2 Replies Latest reply: Dec 4, 2012 3:44 PM by Frank Kulash RSS

    problem with regexp_substr

    Arash
      hi
      i have a string like this:

      '0+1+1+0'

      i want to split this string into

      '0+1'
      '1+1'
      '1+0'

      when i use regexp_substr in this query:

      select regexp_substr('0+1+1+0','[[:digit:]]\+[[:digit:]]',1,1) from dual

      this return first section:
      '0+1'

      when i use this query to return second section:
      select regexp_substr('0+1+1+0','[[:digit:]]\+[[:digit:]]',1,2) from dual

      this return
      '1+0' and i miss '1+1'

      i try to solve this problem and i write this query:

      select regexp_substr('0+1+1+0','[[:digit:]]\+[[:digit:]]',2,1) from dual

      this return '1+1'
      but i don't want to change starting position.

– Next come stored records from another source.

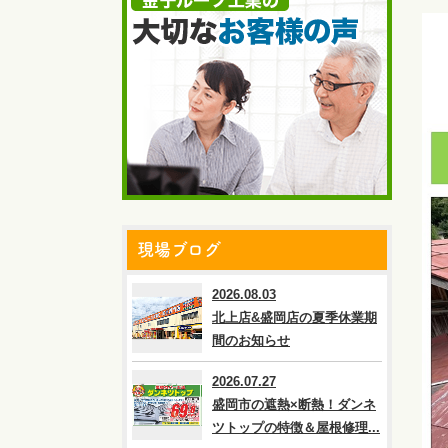
現場ブログ
2026.08.03
北上店&盛岡店の夏季休業期
間のお知らせ
2026.07.27
盛岡市の遮熱×断熱！ダンネ
ツトップの特徴＆屋根修理...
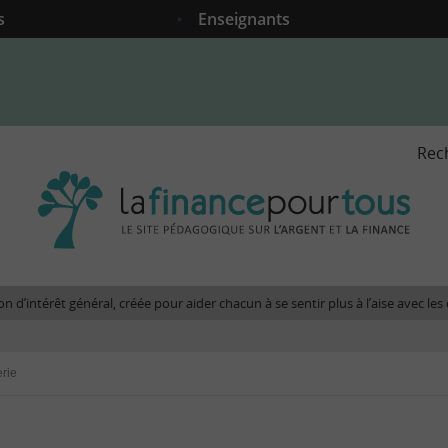
s
Enseignants
Rec
La
fina
pour
tous
-
Le
n d’intérêt général, créée pour aider chacun à se sentir plus à l’aise avec l
site
péda
sur
erie
l'arg
et
la
fina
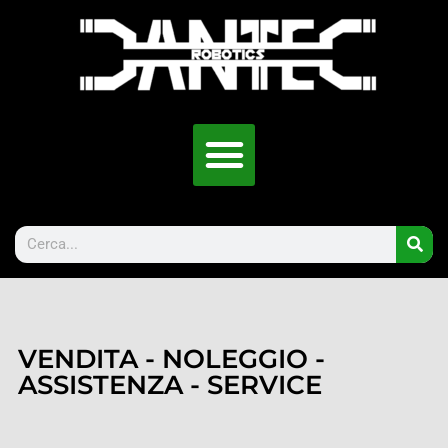
VENDITA - NOLEGGIO -
ASSISTENZA - SERVICE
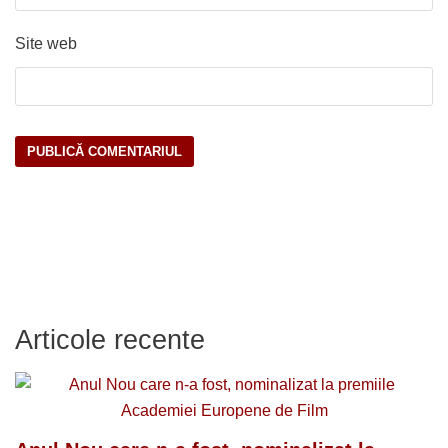
Site web
Articole recente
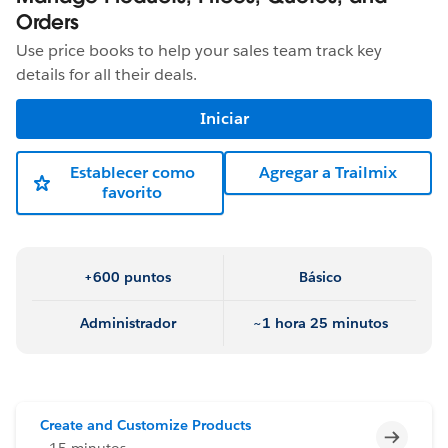
Orders
Use price books to help your sales team track key
details for all their deals.
Iniciar
Establecer como
Agregar a Trailmix
favorito
+600 puntos
Básico
Administrador
~1 hora 25 minutos
Create and Customize Products
Incomp
~15 minutos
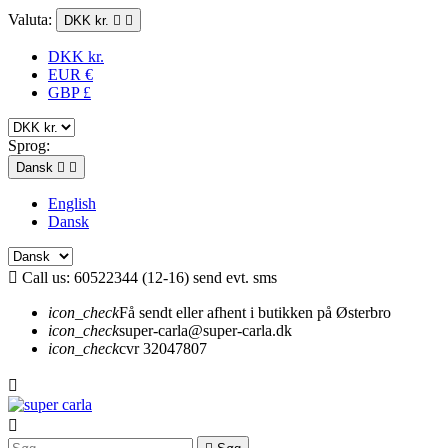
Valuta:
DKK kr.


DKK kr.
EUR €
GBP £
Sprog:
Dansk


English
Dansk

Call us:
60522344 (12-16) send evt. sms
icon_check
Få sendt eller afhent i butikken på Østerbro
icon_check
super-carla@super-carla.dk
icon_check
cvr 32047807


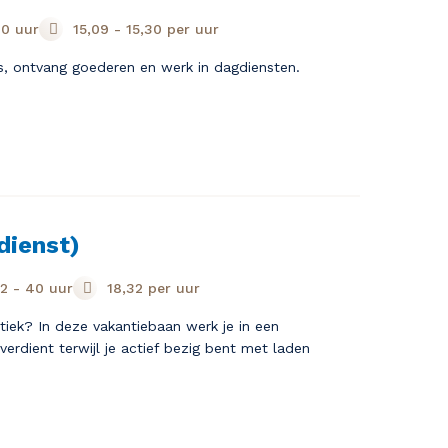
0 uur
15,09
-
15,30
per uur
s, ontvang goederen en werk in dagdiensten.
dienst)
2 - 40 uur
18,32
per uur
stiek? In deze vakantiebaan werk je in een
erdient terwijl je actief bezig bent met laden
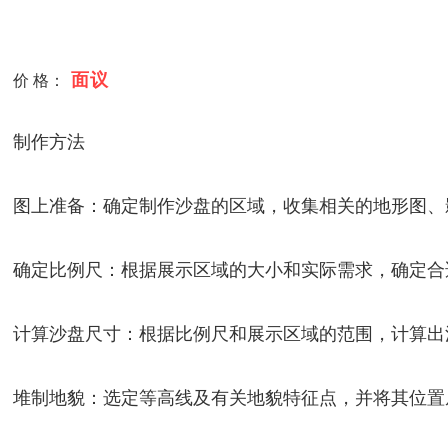
面议
价 格：
制作方法
图上准备：确定制作沙盘的区域，收集相关的地形图、
确定比例尺：根据展示区域的大小和实际需求，确定合
计算沙盘尺寸：根据比例尺和展示区域的范围，计算出
堆制地貌：选定等高线及有关地貌特征点，并将其位置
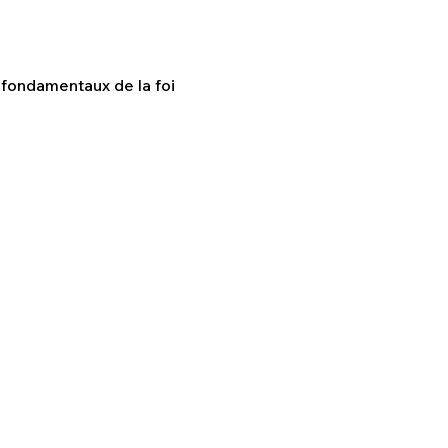
fondamentaux de la foi 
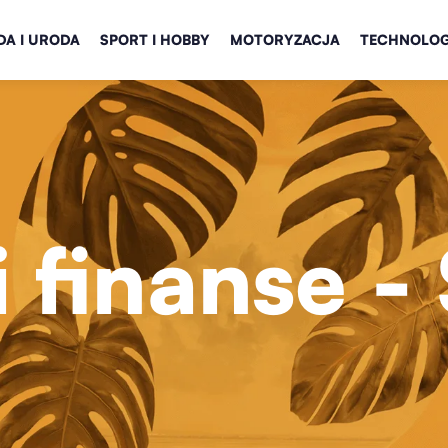
A I URODA
SPORT I HOBBY
MOTORYZACJA
TECHNOLOG
i finanse
- 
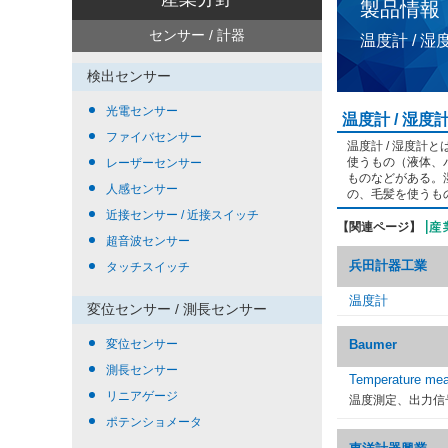
製品情報
センサー / 計器
温度計 / 
検出センサー
光電センサー
温度計 / 湿度
ファイバセンサー
温度計 / 湿度
使うもの（液体、
レーザーセンサー
ものなどがある。
人感センサー
の、毛髪を使うも
近接センサー / 近接スイッチ
【関連ページ】
超音波センサー
兵田計器工業
タッチスイッチ
温度計
変位センサー / 測長センサー
変位センサー
Baumer
測長センサー
Temperature me
リニアゲージ
温度測定、出力信号
ポテンショメータ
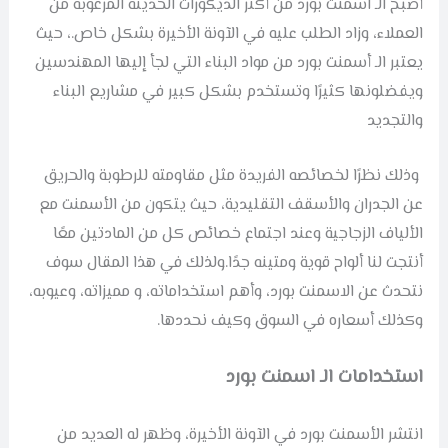
أصبح الـ اسمنت بورد من أكثر الديكورات الحديثة المرغوبة من
العملاء، وزاد الطلب عليه في الآونة الأخيرة بشكل خاص.، حيث
يعتبر الـ أسمنت بورد من مواد البناء التي لجأ إليها المهندسين
ويفضلونها كثيرًا وتستخدم بشكل كبير في مشاريع البناء
والتجديد
وذلك نظرًا لخصائصه الفريدة مثل مقاومته للرطوبة والحريق
عن الجدران والأسقف التقليدية، حيث يتكون من الأسمنت مع
الألياف الزجاجية وعند اجتماع خصائص كل من المادتين معًا
أنتجت لنا ألواح قوية ومتينه جدًا.
ولذلك في هذا المقال سوف
نتحدث عن الاسمنت بورد، وأهم استخداماته، و مميزاته، وعيوبه،
وكذلك أسعاره في السوق وكيف نحددها.
استخدامات الـ اسمنت بورد
انتشر الأسمنت بورد في الآونة الأخيرة، وظهر له العديد من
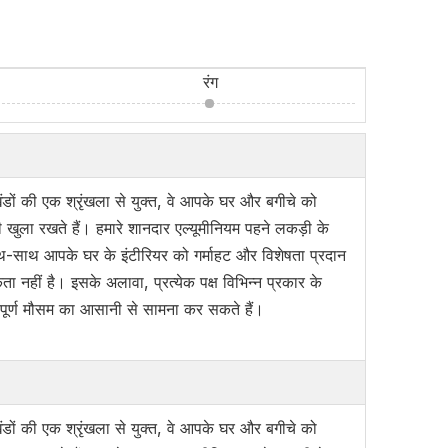
रंग
खंडों की एक श्रृंखला से युक्त, वे आपके घर और बगीचे को
ी खुला रखते हैं। हमारे शानदार एल्यूमीनियम पहने लकड़ी के
साथ-साथ आपके घर के इंटीरियर को गर्माहट और विशेषता प्रदान
हीं है। इसके अलावा, प्रत्येक पक्ष विभिन्न प्रकार के
नौतीपूर्ण मौसम का आसानी से सामना कर सकते हैं।
खंडों की एक श्रृंखला से युक्त, वे आपके घर और बगीचे को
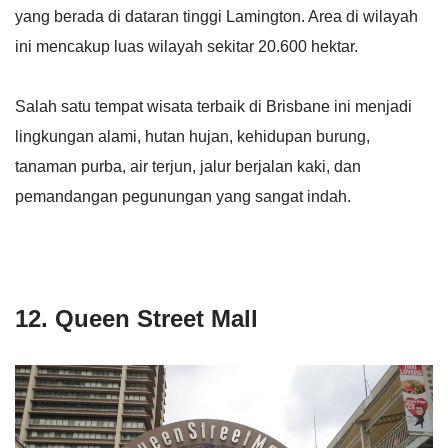
yang berada di dataran tinggi Lamington. Area di wilayah
ini mencakup luas wilayah sekitar 20.600 hektar.
Salah satu tempat wisata terbaik di Brisbane ini menjadi
lingkungan alami, hutan hujan, kehidupan burung,
tanaman purba, air terjun, jalur berjalan kaki, dan
pemandangan pegunungan yang sangat indah.
12. Queen Street Mall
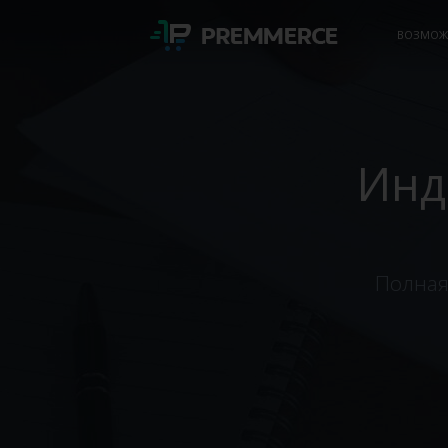
ВОЗМОЖ
Инд
Полная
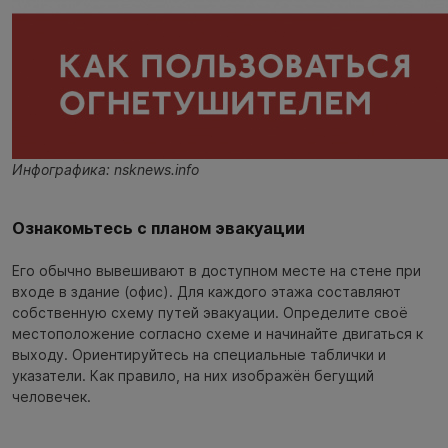
Инфографика: nsknews.info
Ознакомьтесь с планом эвакуации
Его обычно вывешивают в доступном месте на стене при
входе в здание (офис). Для каждого этажа составляют
собственную схему путей эвакуации. Определите своё
местоположение согласно схеме и начинайте двигаться к
выходу. Ориентируйтесь на специальные таблички и
указатели. Как правило, на них изображён бегущий
человечек.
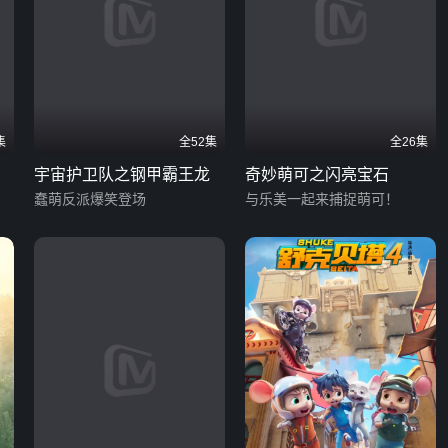
集
全52集
全26集
宇宙护卫队之钢甲霸王龙
奇妙萌可之闪亮宝石
蠢萌反派爆笑登场
与乐美一起来捕捉萌可！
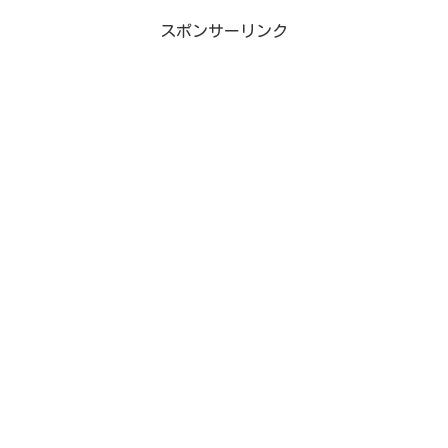
スポンサーリンク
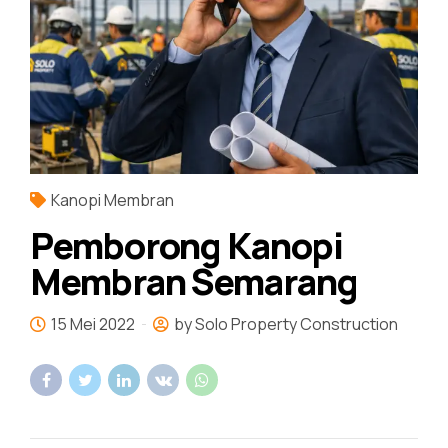
Kanopi Membran
Pemborong Kanopi
Membran Semarang
15 Mei 2022
by Solo Property Construction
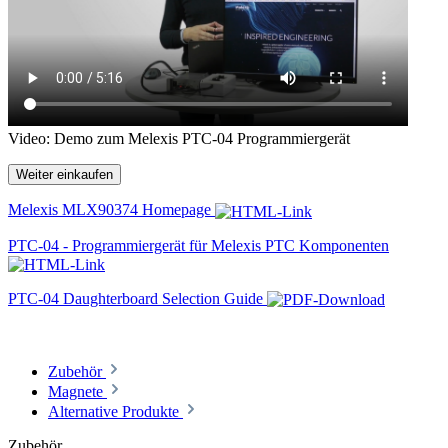
Video: Demo zum Melexis PTC-04 Programmiergerät
Weiter einkaufen
Melexis MLX90374 Homepage
PTC-04 - Programmiergerät für Melexis PTC Komponenten
PTC-04 Daughterboard Selection Guide
Zubehör
Magnete
Alternative Produkte
Zubehör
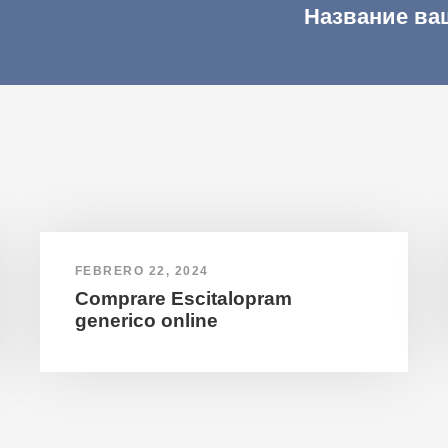
Название ва
FEBRERO 22, 2024
Comprare Escitalopram
generico online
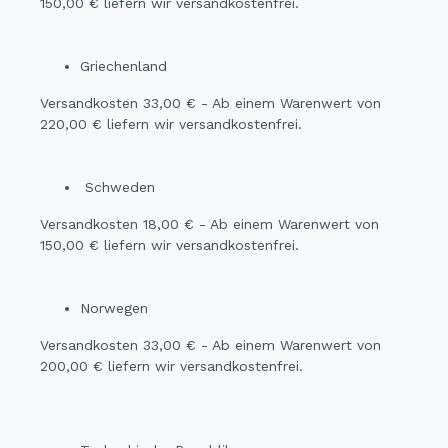
150,00 € liefern wir versandkostenfrei.
Griechenland
Versandkosten 33,00 € - Ab einem Warenwert von
220,00 € liefern wir versandkostenfrei.
Schweden
Versandkosten 18,00 € - Ab einem Warenwert von
150,00 € liefern wir versandkostenfrei.
Norwegen
Versandkosten 33,00 € - Ab einem Warenwert von
200,00 € liefern wir versandkostenfrei.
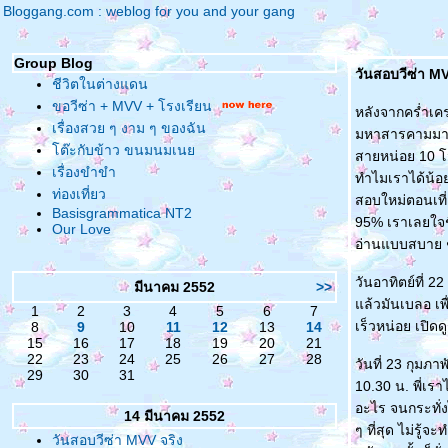
Bloggang.com : weblog for you and your gang
Group Blog
วันสอบวีซ่า MV
ชีวิตในต่างแดน
ขอวีซ่า + MVV + โรงเรียน
หลังจากคร่ำเคร
เรื่องสวย ๆ งาม ๆ ของฉัน
มหาสารคามมากรุ
ต๊ะกับข้าว ขนมนมเน
สายหน่อย 10 โม
เรื่องขำขำ
ทำไมเราได้น้อย
ท่องเที่ยว
สอบใหม่ตอนเที
Basisgrammatica NT2
95% เราเลยใจชื
Our Love
อ่านแบบสบาย ๆ
วันอาทิตย์ที่ 2
มีนาคม 2552
>>
ล้วมันเบลอ เพื
1
2
3
4
5
6
7
เร็วหน่อย เปิด
8
9
10
11
12
13
14
15
16
17
18
19
20
21
22
23
24
25
26
27
28
วันที่ 23 กุมภ
29
30
31
10.30 น. พี่เรา
อะไร จนกระทั่ง
14 มีนาคม 2552
ๆ ที่สุด ไม่รู้จ
วันสอบวีซ่า MVV จริง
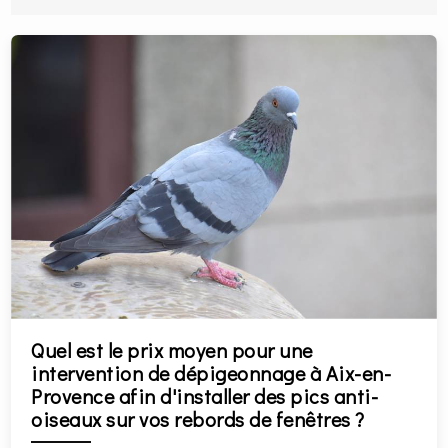
Quel est le prix moyen pour une
intervention de dépigeonnage à Aix-en-
Provence afin d'installer des pics anti-
oiseaux sur vos rebords de fenêtres ?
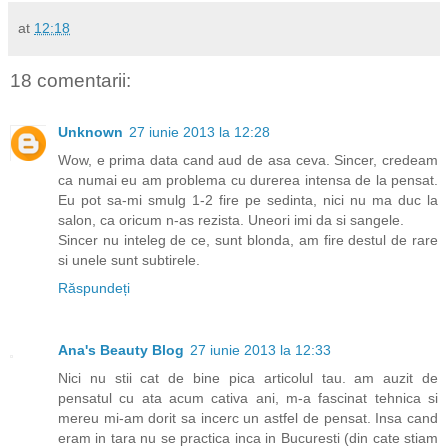
at
12:18
18 comentarii:
Unknown
27 iunie 2013 la 12:28
Wow, e prima data cand aud de asa ceva. Sincer, credeam
ca numai eu am problema cu durerea intensa de la pensat.
Eu pot sa-mi smulg 1-2 fire pe sedinta, nici nu ma duc la
salon, ca oricum n-as rezista. Uneori imi da si sangele.
Sincer nu inteleg de ce, sunt blonda, am fire destul de rare
si unele sunt subtirele.
Răspundeți
Ana's Beauty Blog
27 iunie 2013 la 12:33
Nici nu stii cat de bine pica articolul tau. am auzit de
pensatul cu ata acum cativa ani, m-a fascinat tehnica si
mereu mi-am dorit sa incerc un astfel de pensat. Insa cand
eram in tara nu se practica inca in Bucuresti (din cate stiam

      how can i solve this problem.

      thanks
        • 1. Re: problem with regexp_substr
          Solomon Yakobson
          Arash wrote:
          but i don't want to change starting position.
          But you have to. The following will work regardless how many rows you have in the table and how many addendseach row has:
          with sample_table as (
                                select '0+1+1+0' str from dual union all
                                select '5+55+555+5555+55555' str from dual
                               )
          select  str,
                  column_value piece,
                  regexp_substr(
                                str,
                                '(\d+\+\d+)',
                                instr('+' || str,'+',1,column_value)
                               ) sub_str
            from  sample_table,
                  table(
                        cast(
                             multiset(
                                      select  level
                                        from  dual
                                        connect by level <= regexp_count(str,'\+')
                                     )
                             as sys.OdciNumberList
                            )
                       )
          /
          
          STR                      PIECE SUB_STR
          ------------------- ---------- -------------------
          0+1+1+0                      1 0+1
          0+1+1+0                      2 1+1
          0+1+1+0                      3 1+0
          5+55+555+5555+55555          1 5+55
          5+55+555+5555+55555          2 55+555
          5+55+555+5555+55555          3 555+5555
          5+55+555+5555+55555          4 5555+55555
          
          7 rows selected.
          
          SQL> 
          SY.
          • 2. Re: problem with regexp_substr
            Frank Kulash
            Hi,
            Arash wrote:
            ... when i use this query to return second section:
            select regexp_substr('0+1+1+0','[[:digit:]]\+[[:digit:]]',1,2) from dual

            this return
            '1+0' and i miss '1+1'
            To be more exact, it doesn't even consider '1+1'. When it finds the 1st and 2nd numbers, that's match #1. The '1' that ended match #1 can't also be used in the pattern for match #2, so the search for match #2 is conducted only in the sub-string '+1+0'.
            i try to solve this problem and i write this query:

            select regexp_substr('0+1+1+0','[[:digit:]]\+[[:digit:]]',2,1) from dual

            this return '1+1'
            but i don't want to change starting position.
            Why don't you want to change starting position, if that's the simplest, most efficient way to get the correct results?
            how can i solve this problem.
            Here's one way, that doesn't involve changing the starting position:
            SELECT  REGEXP_SUBSTR (str,            '\d+\+\d+'                )     AS pair_1
            ,     REGEXP_SUBSTR (str, '(\d+\+){1}(\d+\+\d+)', 1, 1, NULL, 2)     AS pair_2
            ,     REGEXP_SUBSTR (str, '(\d+\+){2}(\d+\+\d+)', 1, 1, NULL, 2)     AS pair_3
            --                         This number  ^  is pair_num - 1
            FROM    table_x
            ;
            The formula for the first pair is simler than the others.
            The forumla for all the pairs after the first one is the same, except that the repeat count (inside the curly brackets) in the 2nd argument changes.